Mais ce n’est pas tout. Ce nouveau sondage révèle un autre constat, puisque les Français, face à la situation internationale, jouent la prudence. Ainsi, ils sont 42% à mettre davantage d’argent de côté. Convaincus pour certains que la guerre au Moyen-Orient est amenée à durer, que le prix des carburants n’est pas amené à baisser ou encore que la croissance et l’emploi vont se dégrader, ces derniers prennent les devants pour pallier de potentiels risques financiers à venir.

1 Français sur 3 plus souvent à découvert

Face à cette situation pour le moins tendue, nombreux sont les Français à devoir faire des choix dans leur quotidien pour tenter de réduire les dépenses. Pire, si certains sont obligés de puiser dans leur épargne personnelle, un Français sur trois (33%) se retrouve plus souvent à découvert par rapport à la situation d’avant-guerre. Par ailleurs, un Français sur 10 a même déjà dû contracter un prêt à la consommation pour payer ses dépenses.

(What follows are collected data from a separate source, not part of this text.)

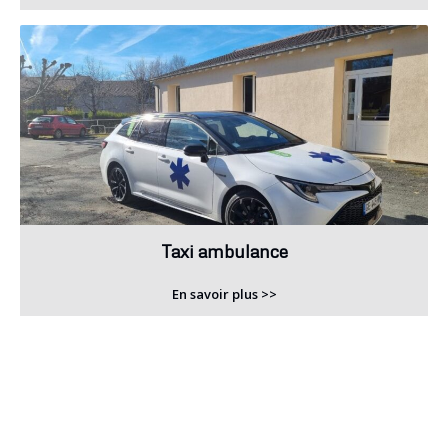
Taxi ambulance
En savoir plus >>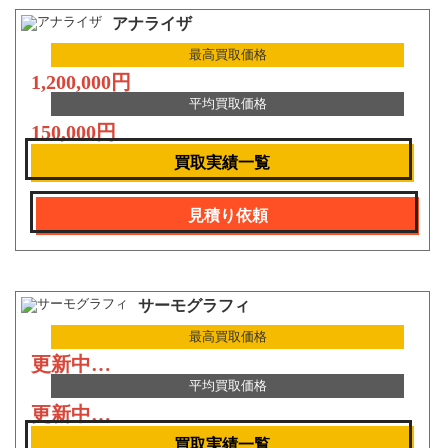
アナライザ
最高買取価格
1,200,000円
平均買取価格
150,000円
買取実績一覧
見積り依頼
サーモグラフィ
最高買取価格
更新中…
平均買取価格
更新中…
買取実績一覧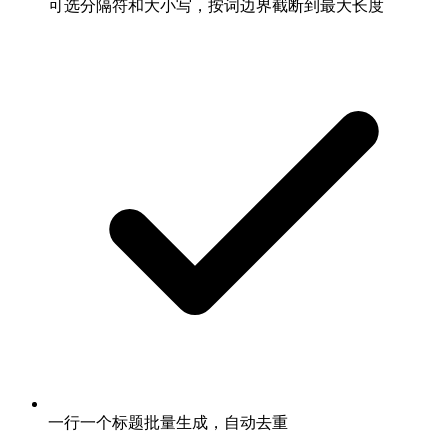
可选分隔符和大小写，按词边界截断到最大长度
一行一个标题批量生成，自动去重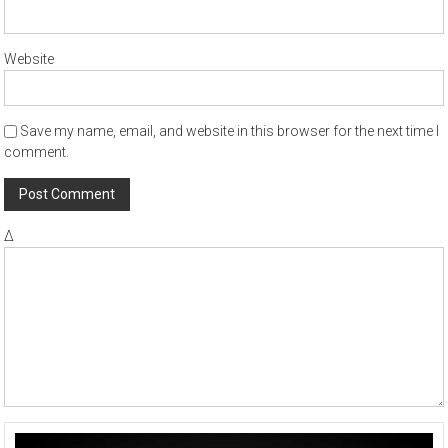
Website
Save my name, email, and website in this browser for the next time I
comment.
Δ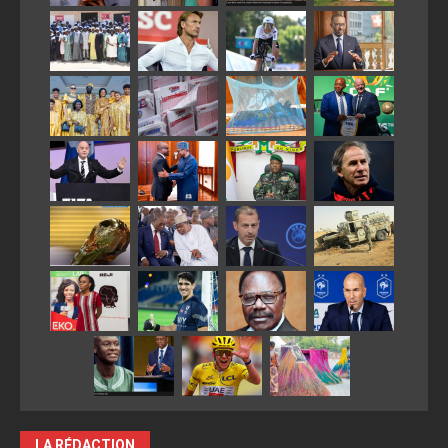
LA RÉDACTION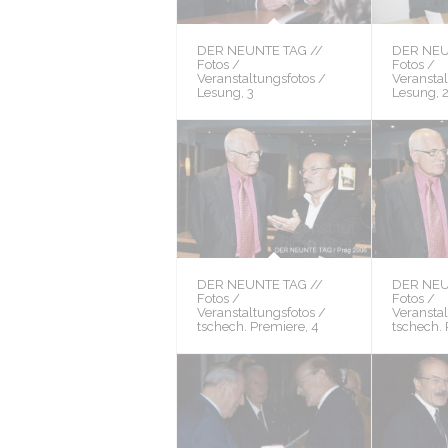
DER NEUNTE TAG //
DER NEU
Fotos /
Fotos /
Veranstaltungsfotos /
Veranstal
Lesung, 3
Lesung, 
DER NEUNTE TAG //
DER NEU
Fotos /
Fotos /
Veranstaltungsfotos /
Veranstal
tschech. Premiere, 4
tschech. 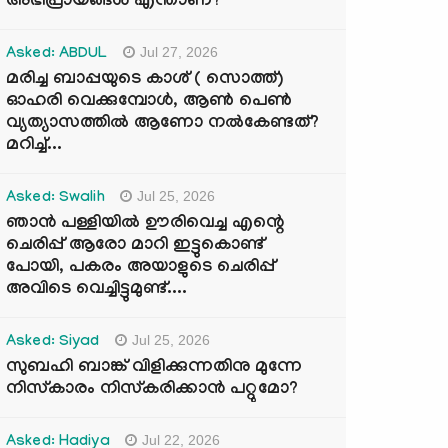
അഭിപ്രായങ്ങൾ എന്താണ്?
Jul 27, 2026
Asked: ABDUL
മരിച്ച ബാപ്പയുടെ കാശ് ( സൊത്ത്)
ഓഹരി വെക്കുമ്പോൾ, ആണ്‍ പെണ്‍
വ്യത്യാസത്തില്‍ ആണോ നല്‍കേണ്ടത്?
മറിച്ച്...
Jul 25, 2026
Asked: Swalih
ഞാൻ പള്ളിയിൽ ഊരിവെച്ച എന്റെ
ചെരിപ്പ് ആരോ മാറി ഇട്ടുകൊണ്ട്
പോയി, പകരം അയാളുടെ ചെരിപ്പ്
അവിടെ വെച്ചിട്ടുമുണ്ട്....
Jul 25, 2026
Asked: Siyad
സുബഹി ബാങ്ക് വിളിക്കുന്നതിനു മുന്നേ
നിസ്കാരം നിസ്കരിക്കാൻ പറ്റുമോ?
Jul 22, 2026
Asked: Hadiya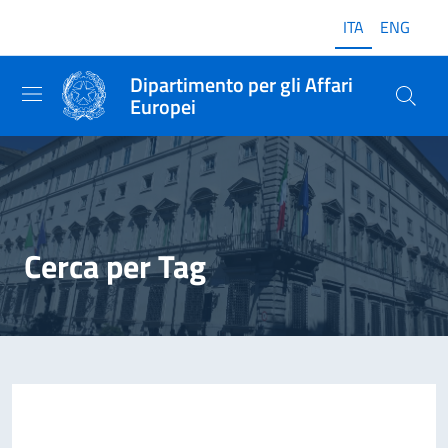
ITA
ENG
Dipartimento per gli Affari
Europei
Cerca per Tag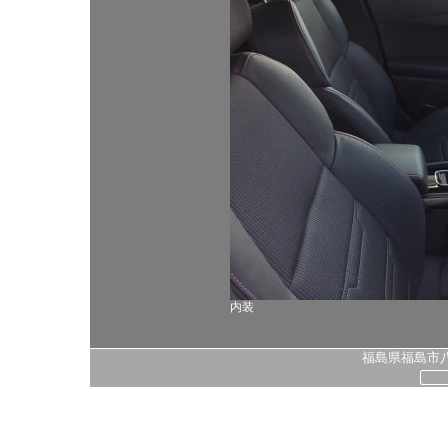
内装
福島県福島市八島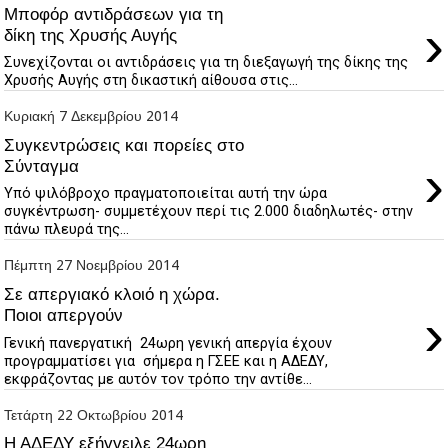
Μποφόρ αντιδράσεων για τη
›
δίκη της Χρυσής Αυγής
Συνεχίζονται οι αντιδράσεις για τη διεξαγωγή της δίκης της
Χρυσής Αυγής στη δικαστική αίθουσα στις...
Κυριακή 7 Δεκεμβρίου 2014
Συγκεντρώσεις και πορείες στο
›
Σύνταγμα
Υπό ψιλόβροχο πραγματοποιείται αυτή την ώρα
συγκέντρωση- συμμετέχουν περί τις 2.000 διαδηλωτές- στην
πάνω πλευρά της...
Πέμπτη 27 Νοεμβρίου 2014
Σε απεργιακό κλοιό η χώρα.
›
Ποιοι απεργούν
Γενική πανεργατική 24ωρη γενική απεργία έχουν
προγραμματίσει για σήμερα η ΓΣΕΕ και η ΑΔΕΔΥ,
εκφράζοντας με αυτόν τον τρόπο την αντίθε...
Τετάρτη 22 Οκτωβρίου 2014
Η ΑΔΕΔΥ εξήγγειλε 24ωρη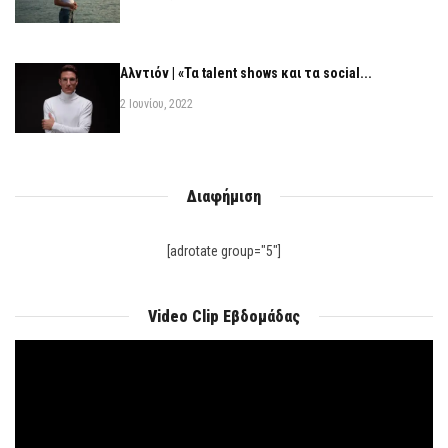
Αλντιόν | «Τα talent shows και τα social...
2 Ιουνίου, 2022
Διαφήμιση
[adrotate group="5"]
Video Clip Εβδομάδας
Πρόγραμμα
Αναπαραγωγής
Βίντεο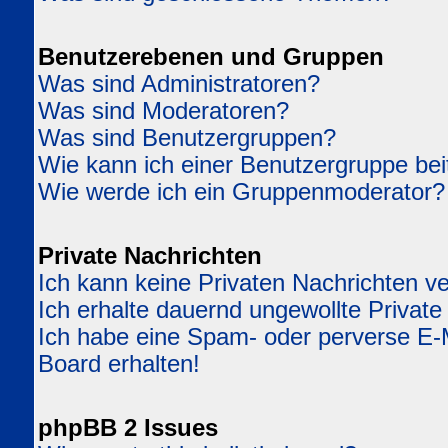
Benutzerebenen und Gruppen
Was sind Administratoren?
Was sind Moderatoren?
Was sind Benutzergruppen?
Wie kann ich einer Benutzergruppe bei
Wie werde ich ein Gruppenmoderator?
Private Nachrichten
Ich kann keine Privaten Nachrichten v
Ich erhalte dauernd ungewollte Private
Ich habe eine Spam- oder perverse E
Board erhalten!
phpBB 2 Issues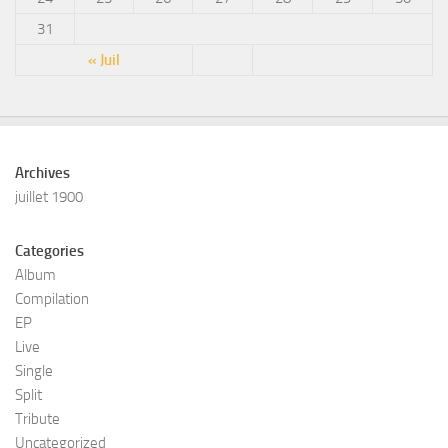
31
« Juil
Archives
juillet 1900
Categories
Album
Compilation
EP
Live
Single
Split
Tribute
Uncategorized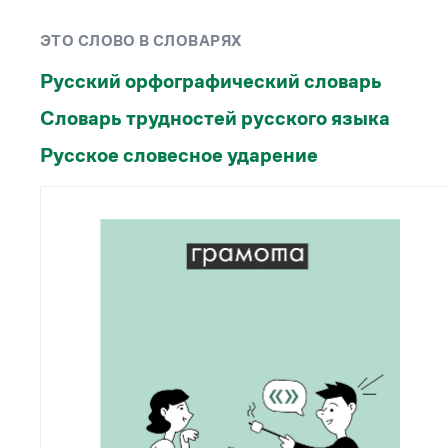
Рекомендуем
ЭТО СЛОВО В СЛОВАРЯХ
Учебник Грамоты
Русский орфографический словарь
Словарь трудностей русского языка
Правила русского языка: от азов до тонкостей
Интерактивные упражнения: от простого к
Русское словесное ударение
сложному
Скороговорки
Издательство
Словари
Научпоп
Учебники и справочники
Все книги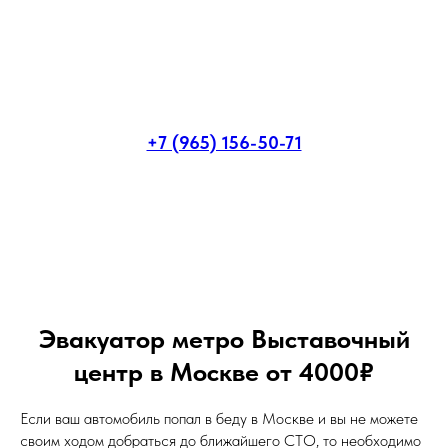
+7 (965) 156-50-71
Эвакуатор метро Выставочный
центр в Москве от 4000₽
Если ваш автомобиль попал в беду в Москве и вы не можете
своим ходом добраться до ближайшего СТО, то необходимо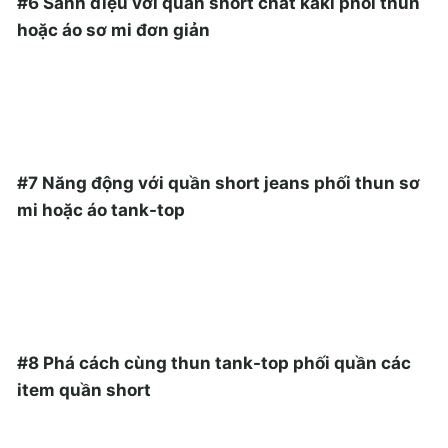
#6 Sành điệu với quần short chất kaki phối thun
hoặc áo sơ mi đơn giản
#7 Năng động với quần short jeans phối thun sơ
mi hoặc áo tank-top
#8 Phá cách cùng thun tank-top phối quần các
item quần short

Si cette situation économique et la hausse des matières premières comme le carburant ou les énergies touchent tout le monde, tous les Français ne sont pas impactés de la même façon. Tout dépendra en effet de la composition de chaque foyer et de ce que représentent ces deux postes de dépense dans leur budget. Ainsi, une personne célibataire qui vit en ville, se chauffe à l’électrique, prend les transports en commun et touche le Smic, a vu le coût de sa vie augmenter de 2% en l’espace de moins d’un an, rapporte RMC. À l’inverse, une famille de deux enfants qui se chauffe au fioul ou au gaz et qui possède deux voitures thermiques pour se déplacer, a de son côté subi une inflation de 8 à 10% sur la même période, soit un surcoût de 100 à 200 euros par mois.